*TO BE DONE*.
A: In the passage on exporting to Emdros MQL, who is named as the author of EMDROS?
B: Write what comes next in the passage on exporting to Emdros MQL, beginning after its final sentence.

*PASSAGE*.
=====
You can then easily share your new features on GitHub, so that your colleagues everywhere 
can try it out for themselves.

## Export to Emdros MQL

[EMDROS](http://emdros.org), written by Ulrik Petersen,
is a text database system with the powerful *topographic* query language MQL.
The ideas are based on a model devised by Christ-Jan Doedens in
[Text Databases: One Database Model and Several Retrieval Languages](https://books.google.nl/books?id=9ggOBRz1dO4C).

Text-Fabric's model of slots, nodes and edges is a fairly straightforward translation of the models of Christ-Jan Doedens and Ulrik Petersen.

[SHEBANQ](https://shebanq.ancient-data.org) uses EMDROS to offer users to execute and save MQL queries against the Hebrew Text Database of the ETCBC.

So it is kind of logical and convenient to be able to work with a Text-Fabric resource through MQL.

If you have obtained an MQL dataset somehow, you can turn it into a text-fabric data set by `importMQL()`,
which we will not show here.
=====
Dataset entries
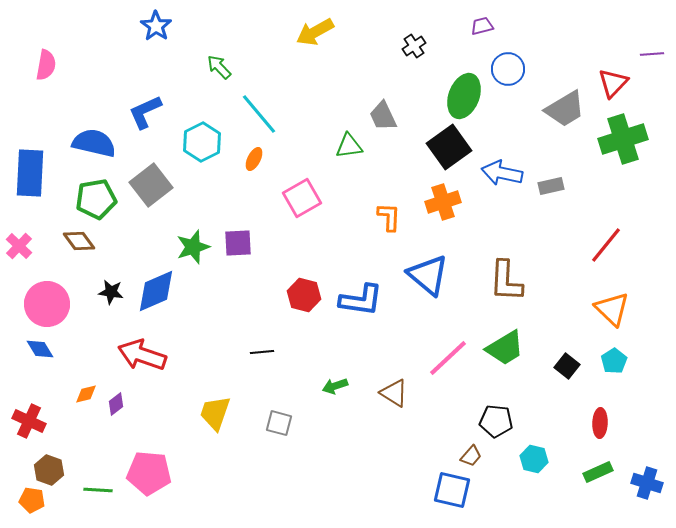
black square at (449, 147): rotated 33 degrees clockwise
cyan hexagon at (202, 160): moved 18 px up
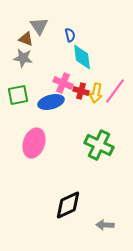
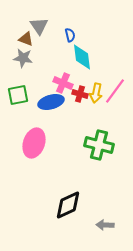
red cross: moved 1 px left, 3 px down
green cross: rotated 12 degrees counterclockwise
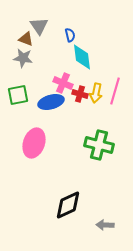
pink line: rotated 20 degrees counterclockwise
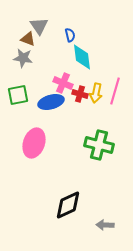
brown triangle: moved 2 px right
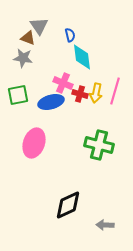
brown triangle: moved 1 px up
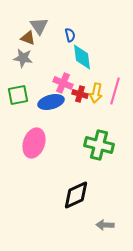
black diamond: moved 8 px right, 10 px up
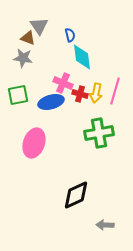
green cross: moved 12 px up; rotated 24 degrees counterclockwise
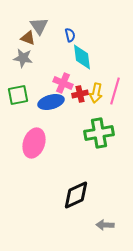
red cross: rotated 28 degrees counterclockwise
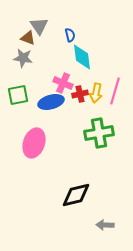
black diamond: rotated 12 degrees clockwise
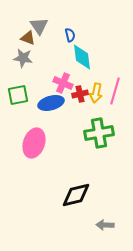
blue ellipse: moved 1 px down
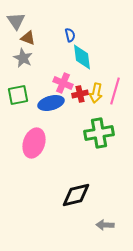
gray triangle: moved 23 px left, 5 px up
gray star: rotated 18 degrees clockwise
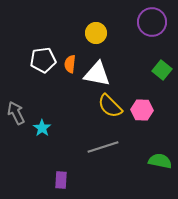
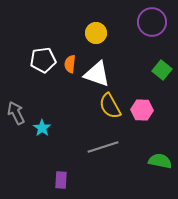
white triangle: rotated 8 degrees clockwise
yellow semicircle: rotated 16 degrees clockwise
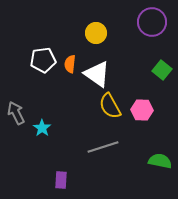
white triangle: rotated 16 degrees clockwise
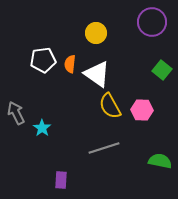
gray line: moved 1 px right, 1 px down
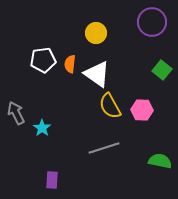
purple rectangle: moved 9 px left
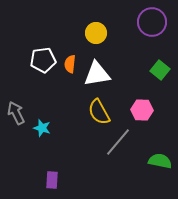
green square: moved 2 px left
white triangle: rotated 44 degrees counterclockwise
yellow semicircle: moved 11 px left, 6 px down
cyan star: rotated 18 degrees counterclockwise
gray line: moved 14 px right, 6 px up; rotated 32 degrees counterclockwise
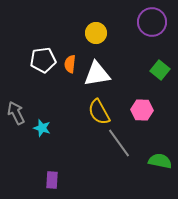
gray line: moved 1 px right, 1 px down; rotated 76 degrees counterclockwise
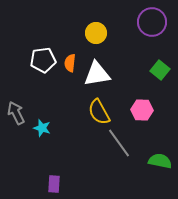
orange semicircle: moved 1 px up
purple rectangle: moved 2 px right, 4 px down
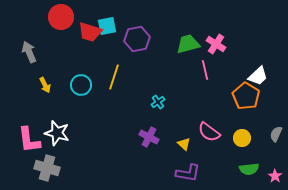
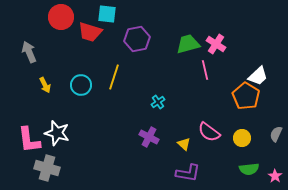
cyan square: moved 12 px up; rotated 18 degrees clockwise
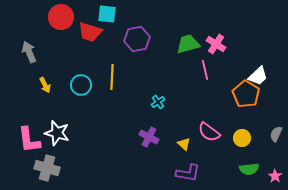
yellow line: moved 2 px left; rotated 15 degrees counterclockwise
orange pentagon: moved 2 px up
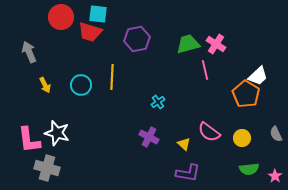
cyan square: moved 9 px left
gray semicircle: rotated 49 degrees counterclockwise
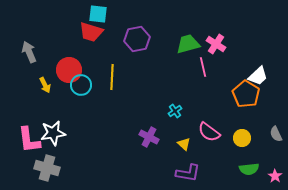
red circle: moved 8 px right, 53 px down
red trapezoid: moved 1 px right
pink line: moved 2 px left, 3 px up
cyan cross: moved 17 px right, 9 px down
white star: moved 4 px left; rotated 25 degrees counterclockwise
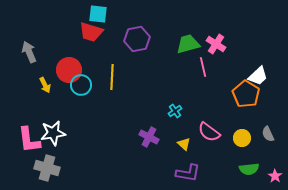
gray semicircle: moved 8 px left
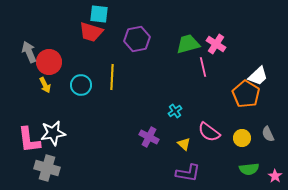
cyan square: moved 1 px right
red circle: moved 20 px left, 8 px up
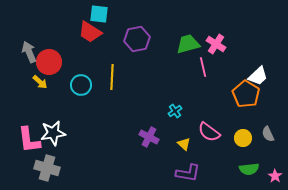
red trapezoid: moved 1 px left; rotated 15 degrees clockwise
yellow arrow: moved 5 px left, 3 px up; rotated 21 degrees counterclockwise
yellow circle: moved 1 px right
=====
*ANSWER SET*.
A: Ulrik Petersen

B:
And if you want to export a Text-Fabric data set to MQL, that is also possible.

After the `Fabric(modules=...)` call, you can call `exportMQL()` in order to save all features of the
indicated modules into a big MQL dump, which can be imported by an EMDROS database.

# Clean caches

Text-Fabric pre-computes data for you, so that it can be loaded faster.
If the original data is updated, Text-Fabric detects it, and will recompute that data.

But there are cases, when the algorithms of Text-Fabric have changed, without any changes in the data, that you might
want to clear the cache of precomputed results.

There are two ways to do that:

* Locate the `.tf` directory of your dataset, and remove all `.tfx` files in it.
  This might be a bit awkward to do, because the `.tf` directory is hidden on Unix-like systems.
* Call `TF.clearCache()`, which does exactly the same.

It is not handy to execute the following cell all the time, that's why I have commented it out.
So if you really want to clear the cache, remove the comment sign below.

In [34]:
# TF.clearCache()